Anna Richards Brewster

Anna Richards Brewster
Born Mary Ann Richards
1870
Germantown, Philadelphia
Died 1952
Nationality American
Education Cowles Art Academy
Spouse(s) William Tenney Brewster

Anna Richards Brewster (1870–1952) was an American painter.

Biography

She was born in Germantown neighborhood of Philadelphia, Pennsylvania. Her parents were the poet and playwright Anna Matlack and the landscape painter William Trost Richards. She studied at Cowles Art school, and with William Merritt Chase. In 1905, she married the literature professor William Tenney Brewster, who thereafter encouraged her to paint, although she stopped showing her work after the death of their son. She is known for sculptures and illustrations as well as paintings.[1][2]

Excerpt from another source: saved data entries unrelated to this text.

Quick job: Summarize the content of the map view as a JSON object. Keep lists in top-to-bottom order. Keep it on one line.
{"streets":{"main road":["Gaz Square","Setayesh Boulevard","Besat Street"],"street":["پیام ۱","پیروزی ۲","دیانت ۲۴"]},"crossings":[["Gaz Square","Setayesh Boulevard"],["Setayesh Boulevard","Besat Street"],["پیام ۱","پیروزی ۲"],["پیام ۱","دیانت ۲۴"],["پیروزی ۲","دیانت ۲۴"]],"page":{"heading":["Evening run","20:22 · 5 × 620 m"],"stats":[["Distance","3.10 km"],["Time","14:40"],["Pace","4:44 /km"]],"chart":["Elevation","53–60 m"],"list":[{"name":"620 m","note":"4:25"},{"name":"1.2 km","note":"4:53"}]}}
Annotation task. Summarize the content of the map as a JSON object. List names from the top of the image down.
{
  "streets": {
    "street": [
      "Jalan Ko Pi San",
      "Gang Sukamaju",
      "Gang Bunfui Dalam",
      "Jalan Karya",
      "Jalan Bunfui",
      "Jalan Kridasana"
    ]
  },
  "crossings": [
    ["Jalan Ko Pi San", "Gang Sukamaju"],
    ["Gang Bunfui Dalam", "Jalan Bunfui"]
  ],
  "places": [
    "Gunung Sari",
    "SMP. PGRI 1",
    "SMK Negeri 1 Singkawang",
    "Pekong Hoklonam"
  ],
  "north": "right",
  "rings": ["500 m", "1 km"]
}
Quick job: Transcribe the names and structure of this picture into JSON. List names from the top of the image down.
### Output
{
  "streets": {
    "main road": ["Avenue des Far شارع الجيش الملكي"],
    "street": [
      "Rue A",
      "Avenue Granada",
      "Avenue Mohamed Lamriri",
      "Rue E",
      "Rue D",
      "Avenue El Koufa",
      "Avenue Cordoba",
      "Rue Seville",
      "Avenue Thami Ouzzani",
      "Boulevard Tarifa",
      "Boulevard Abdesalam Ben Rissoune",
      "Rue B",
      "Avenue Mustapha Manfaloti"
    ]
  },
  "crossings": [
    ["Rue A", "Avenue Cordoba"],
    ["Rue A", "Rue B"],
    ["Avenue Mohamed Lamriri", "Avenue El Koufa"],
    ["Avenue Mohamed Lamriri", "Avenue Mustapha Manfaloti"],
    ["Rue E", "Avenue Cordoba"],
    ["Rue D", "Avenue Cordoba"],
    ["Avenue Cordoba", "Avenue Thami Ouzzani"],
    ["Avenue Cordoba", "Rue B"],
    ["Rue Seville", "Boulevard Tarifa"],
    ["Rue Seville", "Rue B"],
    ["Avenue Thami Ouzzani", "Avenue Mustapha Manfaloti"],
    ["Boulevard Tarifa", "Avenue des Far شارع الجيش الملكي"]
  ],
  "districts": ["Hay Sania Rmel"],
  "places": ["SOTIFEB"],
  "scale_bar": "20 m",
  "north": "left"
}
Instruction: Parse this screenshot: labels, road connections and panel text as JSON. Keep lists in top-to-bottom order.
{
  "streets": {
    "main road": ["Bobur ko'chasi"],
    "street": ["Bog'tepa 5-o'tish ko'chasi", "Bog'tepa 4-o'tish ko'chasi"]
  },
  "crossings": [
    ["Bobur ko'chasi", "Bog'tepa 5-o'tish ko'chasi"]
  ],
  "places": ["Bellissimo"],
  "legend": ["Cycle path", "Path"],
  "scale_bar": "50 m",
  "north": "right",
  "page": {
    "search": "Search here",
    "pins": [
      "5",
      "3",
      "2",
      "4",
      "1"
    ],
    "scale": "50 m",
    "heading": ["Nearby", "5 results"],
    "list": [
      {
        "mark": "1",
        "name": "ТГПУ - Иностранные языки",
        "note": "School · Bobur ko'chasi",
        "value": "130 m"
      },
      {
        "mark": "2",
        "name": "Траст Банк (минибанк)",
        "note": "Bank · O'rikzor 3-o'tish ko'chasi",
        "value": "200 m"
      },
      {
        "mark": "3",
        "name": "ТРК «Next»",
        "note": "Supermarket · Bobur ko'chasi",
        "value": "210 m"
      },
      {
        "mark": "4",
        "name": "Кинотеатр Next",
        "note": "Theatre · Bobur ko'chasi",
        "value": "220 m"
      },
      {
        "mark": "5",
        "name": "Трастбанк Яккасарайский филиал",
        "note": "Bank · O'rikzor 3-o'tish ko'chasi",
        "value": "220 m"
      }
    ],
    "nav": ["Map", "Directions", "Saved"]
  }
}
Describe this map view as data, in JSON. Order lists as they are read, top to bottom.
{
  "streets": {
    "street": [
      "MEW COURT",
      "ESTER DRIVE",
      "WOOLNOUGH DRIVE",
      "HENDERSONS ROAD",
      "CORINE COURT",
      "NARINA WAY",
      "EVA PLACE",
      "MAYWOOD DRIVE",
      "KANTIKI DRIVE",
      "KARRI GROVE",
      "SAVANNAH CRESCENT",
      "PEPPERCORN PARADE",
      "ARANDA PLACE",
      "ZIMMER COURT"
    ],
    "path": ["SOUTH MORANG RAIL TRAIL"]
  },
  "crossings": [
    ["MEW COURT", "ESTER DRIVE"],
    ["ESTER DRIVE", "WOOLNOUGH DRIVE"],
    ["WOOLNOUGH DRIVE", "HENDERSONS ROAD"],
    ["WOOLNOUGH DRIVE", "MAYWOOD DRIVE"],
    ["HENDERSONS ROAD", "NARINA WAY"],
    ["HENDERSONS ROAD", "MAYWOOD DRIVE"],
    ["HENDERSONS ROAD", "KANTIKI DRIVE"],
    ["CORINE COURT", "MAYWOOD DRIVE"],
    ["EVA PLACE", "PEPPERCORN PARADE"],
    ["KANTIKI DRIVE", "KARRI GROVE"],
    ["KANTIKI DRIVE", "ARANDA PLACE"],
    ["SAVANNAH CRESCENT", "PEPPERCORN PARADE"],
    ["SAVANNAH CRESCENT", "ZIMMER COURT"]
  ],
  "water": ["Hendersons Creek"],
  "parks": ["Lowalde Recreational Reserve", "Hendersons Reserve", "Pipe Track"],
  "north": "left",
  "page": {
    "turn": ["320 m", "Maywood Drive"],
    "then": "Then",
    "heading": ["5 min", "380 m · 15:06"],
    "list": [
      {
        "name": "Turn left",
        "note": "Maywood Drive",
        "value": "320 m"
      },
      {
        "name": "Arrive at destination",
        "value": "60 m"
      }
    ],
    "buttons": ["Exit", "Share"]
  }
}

Like many American artists at the turn of the 20th century, Brewster made paintings of scenes from her travels; the Huntsville Museum of Art has one of fishermen in Volendam.[1] After her death in 1952, her husband gave much of her work to public and private institutions.[3]

References

  1. 1 2 "Anna Richards Brewster". Netherlands Institute for Art History (RKD).
  2. Heller, Jules; Heller, Nancy G. (2013-12-19). North American Women Artists of the Twentieth Century: A Biographical Dictionary. Routledge. ISBN 9781135638825.
  3. Brewster, Anna Richards; Maxwell, Judith Kafka; Hudson River Museum; Butler Institute of American Art; Fresno Metropolitan Museum of Art, History, and Science (2008-01-01). Anna Richards Brewster, American impressionist. Berkeley: University of California Press.